Im Osten reagierten die Arbeiter mit der Gründung eigener Vereine. Sie förderten das „volkstümliche Kleinbootsegeln“ als günstige Alternative zum teuren Yachtsport. 1891 entstand der Verein Berliner Segler (VBS), eine fast ausschließlich aus Arbeitern und Handwerkern bestehende Organisation. Doch der 1888 gegründete Deutsche Segler-Verband (DSV) verlangte, der VBS müsse seine Arbeitermitglieder ausschließen, bevor er aufgenommen werde.

Trotz dieser Hindernisse behaupteten sich die Arbeiterclubs und schufen Räume für bezahlbaren Segelsport.
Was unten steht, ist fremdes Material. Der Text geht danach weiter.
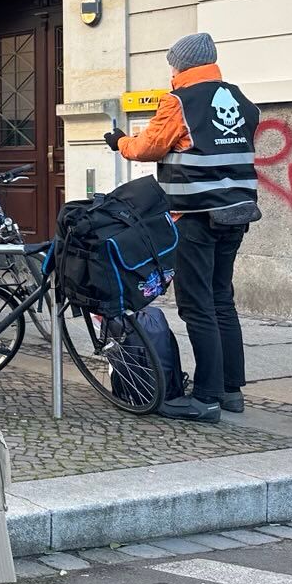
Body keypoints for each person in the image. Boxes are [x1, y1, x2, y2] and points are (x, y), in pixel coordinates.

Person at [107, 32, 260, 422]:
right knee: (222, 299)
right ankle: (231, 391)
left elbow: (148, 148)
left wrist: (121, 141)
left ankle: (205, 398)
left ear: (183, 65)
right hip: (238, 213)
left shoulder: (178, 101)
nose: (170, 70)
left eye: (172, 63)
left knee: (197, 306)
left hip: (194, 216)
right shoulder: (242, 101)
Ihr Engagement trug dazu bei, dass der Sport über die Elite hinauswuchs – doch die Kluft zwischen „Herrensegeln“ und Arbeitersport blieb jahrzehntelang bestehen.

Berlin Segelgeschichte zeigt, wie Klasse den Zugang zum Sport prägte: Während bürgerliche Vereine den Westen dominierten, entwickelten Arbeiter im Osten eigene Traditionen. Die Konflikte um Mitgliedschaftsregeln offenbarten tiefere soziale Spannungen – und hinterließen bleibende Spuren in der maritimen Kultur der Stadt.